_YOUR GOAL_
Starting at the line with "session is released." and going on through the line with "In scenario figure 5.2.2.3.1.1, the", reproduce each line in the records below exactly and nothing more.

_DATA EXTRACT_

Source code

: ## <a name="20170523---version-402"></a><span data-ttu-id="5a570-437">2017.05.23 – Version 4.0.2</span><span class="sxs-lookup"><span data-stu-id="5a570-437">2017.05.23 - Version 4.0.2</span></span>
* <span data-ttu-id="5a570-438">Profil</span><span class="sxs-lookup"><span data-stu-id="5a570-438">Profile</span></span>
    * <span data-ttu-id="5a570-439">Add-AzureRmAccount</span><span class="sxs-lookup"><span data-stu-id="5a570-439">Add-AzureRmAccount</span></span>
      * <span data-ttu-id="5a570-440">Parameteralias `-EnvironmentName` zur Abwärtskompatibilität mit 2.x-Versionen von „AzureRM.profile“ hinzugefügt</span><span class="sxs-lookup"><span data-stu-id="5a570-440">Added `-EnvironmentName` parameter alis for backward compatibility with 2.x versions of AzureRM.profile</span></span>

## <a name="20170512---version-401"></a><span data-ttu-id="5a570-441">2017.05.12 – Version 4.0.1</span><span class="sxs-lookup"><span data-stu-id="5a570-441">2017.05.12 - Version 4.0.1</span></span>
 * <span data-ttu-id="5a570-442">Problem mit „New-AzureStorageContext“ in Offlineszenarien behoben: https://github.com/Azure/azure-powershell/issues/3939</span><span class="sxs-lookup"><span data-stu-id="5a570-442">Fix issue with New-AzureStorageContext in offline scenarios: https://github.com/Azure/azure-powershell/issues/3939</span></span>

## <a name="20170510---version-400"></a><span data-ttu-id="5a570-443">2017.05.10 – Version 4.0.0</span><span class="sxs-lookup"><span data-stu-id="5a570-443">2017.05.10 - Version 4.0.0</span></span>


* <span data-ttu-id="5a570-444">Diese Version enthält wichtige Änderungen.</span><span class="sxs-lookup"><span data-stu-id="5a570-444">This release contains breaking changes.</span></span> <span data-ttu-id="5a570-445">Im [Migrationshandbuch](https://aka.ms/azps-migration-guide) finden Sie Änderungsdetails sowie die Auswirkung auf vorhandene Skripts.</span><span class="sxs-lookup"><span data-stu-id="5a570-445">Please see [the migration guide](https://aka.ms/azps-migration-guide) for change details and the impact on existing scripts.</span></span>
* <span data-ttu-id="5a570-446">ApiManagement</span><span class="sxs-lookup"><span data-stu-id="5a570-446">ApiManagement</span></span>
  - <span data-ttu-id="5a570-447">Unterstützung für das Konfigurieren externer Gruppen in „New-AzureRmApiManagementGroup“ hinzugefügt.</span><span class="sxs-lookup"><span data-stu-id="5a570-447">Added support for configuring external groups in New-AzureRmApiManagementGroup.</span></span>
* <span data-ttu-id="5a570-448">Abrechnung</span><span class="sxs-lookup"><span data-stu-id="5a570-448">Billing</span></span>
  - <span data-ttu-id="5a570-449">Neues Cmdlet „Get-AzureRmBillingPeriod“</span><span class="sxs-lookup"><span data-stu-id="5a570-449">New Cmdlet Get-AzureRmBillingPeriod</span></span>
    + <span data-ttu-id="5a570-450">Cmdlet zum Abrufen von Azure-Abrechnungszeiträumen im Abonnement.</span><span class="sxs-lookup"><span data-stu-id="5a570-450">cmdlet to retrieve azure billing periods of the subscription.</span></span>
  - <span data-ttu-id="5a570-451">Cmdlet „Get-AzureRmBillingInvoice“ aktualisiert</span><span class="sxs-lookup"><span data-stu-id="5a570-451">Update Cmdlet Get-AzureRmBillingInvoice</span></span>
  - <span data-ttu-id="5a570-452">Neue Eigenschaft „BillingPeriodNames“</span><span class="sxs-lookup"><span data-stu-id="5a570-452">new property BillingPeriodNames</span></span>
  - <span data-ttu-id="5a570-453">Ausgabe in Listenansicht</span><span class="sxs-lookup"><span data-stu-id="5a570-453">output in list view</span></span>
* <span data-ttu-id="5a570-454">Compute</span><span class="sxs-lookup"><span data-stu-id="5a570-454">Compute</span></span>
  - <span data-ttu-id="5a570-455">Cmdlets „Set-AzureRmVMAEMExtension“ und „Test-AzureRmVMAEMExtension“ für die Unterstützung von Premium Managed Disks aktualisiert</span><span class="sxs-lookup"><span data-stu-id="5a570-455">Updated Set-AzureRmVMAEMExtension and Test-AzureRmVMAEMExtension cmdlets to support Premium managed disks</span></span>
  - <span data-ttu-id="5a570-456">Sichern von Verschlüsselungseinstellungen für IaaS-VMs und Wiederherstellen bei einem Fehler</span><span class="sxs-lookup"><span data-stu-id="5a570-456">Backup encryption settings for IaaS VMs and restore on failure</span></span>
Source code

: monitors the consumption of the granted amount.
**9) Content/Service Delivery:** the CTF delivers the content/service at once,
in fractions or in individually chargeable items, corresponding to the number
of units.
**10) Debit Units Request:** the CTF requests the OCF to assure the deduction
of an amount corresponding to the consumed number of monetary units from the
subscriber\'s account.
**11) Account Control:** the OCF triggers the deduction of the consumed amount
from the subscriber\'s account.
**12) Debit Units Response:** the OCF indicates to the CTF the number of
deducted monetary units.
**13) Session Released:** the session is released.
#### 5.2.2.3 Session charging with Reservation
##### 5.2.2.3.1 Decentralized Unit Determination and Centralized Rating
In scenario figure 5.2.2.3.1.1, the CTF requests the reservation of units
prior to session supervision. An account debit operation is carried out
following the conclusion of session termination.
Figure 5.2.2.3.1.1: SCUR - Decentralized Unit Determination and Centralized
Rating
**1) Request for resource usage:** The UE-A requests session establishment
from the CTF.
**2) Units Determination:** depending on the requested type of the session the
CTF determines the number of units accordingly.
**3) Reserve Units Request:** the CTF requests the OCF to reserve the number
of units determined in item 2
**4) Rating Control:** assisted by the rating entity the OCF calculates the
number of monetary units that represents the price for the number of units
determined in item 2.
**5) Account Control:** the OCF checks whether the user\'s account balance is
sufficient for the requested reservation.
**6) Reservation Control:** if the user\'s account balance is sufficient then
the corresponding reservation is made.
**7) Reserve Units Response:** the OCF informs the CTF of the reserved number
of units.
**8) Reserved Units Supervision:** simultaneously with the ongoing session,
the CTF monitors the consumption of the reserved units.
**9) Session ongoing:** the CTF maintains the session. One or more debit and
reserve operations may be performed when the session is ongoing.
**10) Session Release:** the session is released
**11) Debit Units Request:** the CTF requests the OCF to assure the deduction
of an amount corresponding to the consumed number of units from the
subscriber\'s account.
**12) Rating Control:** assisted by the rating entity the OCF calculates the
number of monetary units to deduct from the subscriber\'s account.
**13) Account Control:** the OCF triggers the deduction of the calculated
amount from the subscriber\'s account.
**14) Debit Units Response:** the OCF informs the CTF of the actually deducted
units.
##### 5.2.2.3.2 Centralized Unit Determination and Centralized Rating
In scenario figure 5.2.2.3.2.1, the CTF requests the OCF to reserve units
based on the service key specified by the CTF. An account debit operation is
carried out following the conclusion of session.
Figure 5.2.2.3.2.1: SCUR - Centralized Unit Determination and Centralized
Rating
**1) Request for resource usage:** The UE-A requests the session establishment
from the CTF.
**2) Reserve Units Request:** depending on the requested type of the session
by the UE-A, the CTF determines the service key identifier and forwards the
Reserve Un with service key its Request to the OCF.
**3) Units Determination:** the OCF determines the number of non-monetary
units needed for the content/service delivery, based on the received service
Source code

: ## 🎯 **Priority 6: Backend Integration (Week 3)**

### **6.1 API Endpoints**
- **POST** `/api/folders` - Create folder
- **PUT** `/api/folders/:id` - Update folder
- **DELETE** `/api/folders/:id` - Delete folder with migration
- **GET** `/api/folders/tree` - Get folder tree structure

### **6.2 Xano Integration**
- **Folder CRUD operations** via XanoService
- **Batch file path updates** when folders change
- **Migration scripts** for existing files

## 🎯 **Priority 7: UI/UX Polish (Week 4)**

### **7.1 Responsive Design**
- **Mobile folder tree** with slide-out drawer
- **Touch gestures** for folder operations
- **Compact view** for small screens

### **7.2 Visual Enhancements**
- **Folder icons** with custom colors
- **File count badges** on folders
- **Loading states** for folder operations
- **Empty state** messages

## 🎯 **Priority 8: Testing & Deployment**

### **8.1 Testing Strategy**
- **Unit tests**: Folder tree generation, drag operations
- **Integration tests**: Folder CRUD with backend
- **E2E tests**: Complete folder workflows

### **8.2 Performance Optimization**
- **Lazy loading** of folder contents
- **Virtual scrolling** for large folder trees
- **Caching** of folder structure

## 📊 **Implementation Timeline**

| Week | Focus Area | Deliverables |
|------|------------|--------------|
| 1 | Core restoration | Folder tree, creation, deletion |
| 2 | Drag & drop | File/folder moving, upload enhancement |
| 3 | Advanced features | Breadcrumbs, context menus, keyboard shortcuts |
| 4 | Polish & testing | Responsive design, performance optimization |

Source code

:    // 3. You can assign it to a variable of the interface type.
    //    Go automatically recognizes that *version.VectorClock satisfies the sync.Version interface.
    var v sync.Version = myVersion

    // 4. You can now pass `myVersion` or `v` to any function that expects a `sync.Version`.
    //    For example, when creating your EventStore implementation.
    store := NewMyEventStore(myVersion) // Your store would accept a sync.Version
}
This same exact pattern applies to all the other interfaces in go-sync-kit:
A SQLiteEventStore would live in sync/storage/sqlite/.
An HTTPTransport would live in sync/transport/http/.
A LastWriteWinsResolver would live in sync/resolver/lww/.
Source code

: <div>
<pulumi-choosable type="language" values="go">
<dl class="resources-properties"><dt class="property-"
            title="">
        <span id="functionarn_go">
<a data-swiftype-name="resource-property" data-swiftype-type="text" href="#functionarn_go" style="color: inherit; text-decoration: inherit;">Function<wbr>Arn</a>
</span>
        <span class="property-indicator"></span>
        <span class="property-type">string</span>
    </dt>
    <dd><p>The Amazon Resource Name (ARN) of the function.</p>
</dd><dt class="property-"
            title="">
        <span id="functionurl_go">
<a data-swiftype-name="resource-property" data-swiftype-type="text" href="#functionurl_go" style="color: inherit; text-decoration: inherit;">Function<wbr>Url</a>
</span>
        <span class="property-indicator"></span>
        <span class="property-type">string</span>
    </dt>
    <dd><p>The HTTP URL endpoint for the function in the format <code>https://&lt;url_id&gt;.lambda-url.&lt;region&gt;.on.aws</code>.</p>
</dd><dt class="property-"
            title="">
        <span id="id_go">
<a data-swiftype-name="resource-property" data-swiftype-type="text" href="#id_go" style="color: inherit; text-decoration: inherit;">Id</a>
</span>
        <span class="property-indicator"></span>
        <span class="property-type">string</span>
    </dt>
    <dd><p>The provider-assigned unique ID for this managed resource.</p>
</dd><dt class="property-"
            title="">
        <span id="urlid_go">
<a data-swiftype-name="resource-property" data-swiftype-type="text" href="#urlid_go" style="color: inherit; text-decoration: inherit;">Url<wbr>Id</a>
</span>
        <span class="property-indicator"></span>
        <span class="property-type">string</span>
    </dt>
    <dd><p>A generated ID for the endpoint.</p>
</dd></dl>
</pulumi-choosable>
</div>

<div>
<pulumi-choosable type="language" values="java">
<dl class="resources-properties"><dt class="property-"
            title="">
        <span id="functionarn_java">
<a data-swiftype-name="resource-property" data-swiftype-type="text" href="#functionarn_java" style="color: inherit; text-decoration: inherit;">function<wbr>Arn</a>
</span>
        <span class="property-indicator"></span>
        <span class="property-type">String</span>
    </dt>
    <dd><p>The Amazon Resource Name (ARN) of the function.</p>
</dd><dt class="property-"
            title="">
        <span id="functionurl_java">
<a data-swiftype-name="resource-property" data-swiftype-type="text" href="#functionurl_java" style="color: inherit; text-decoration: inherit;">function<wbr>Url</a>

_ANSWER_
**13) Session Released:** the session is released.
#### 5.2.2.3 Session charging with Reservation
##### 5.2.2.3.1 Decentralized Unit Determination and Centralized Rating
In scenario figure 5.2.2.3.1.1, the CTF requests the reservation of units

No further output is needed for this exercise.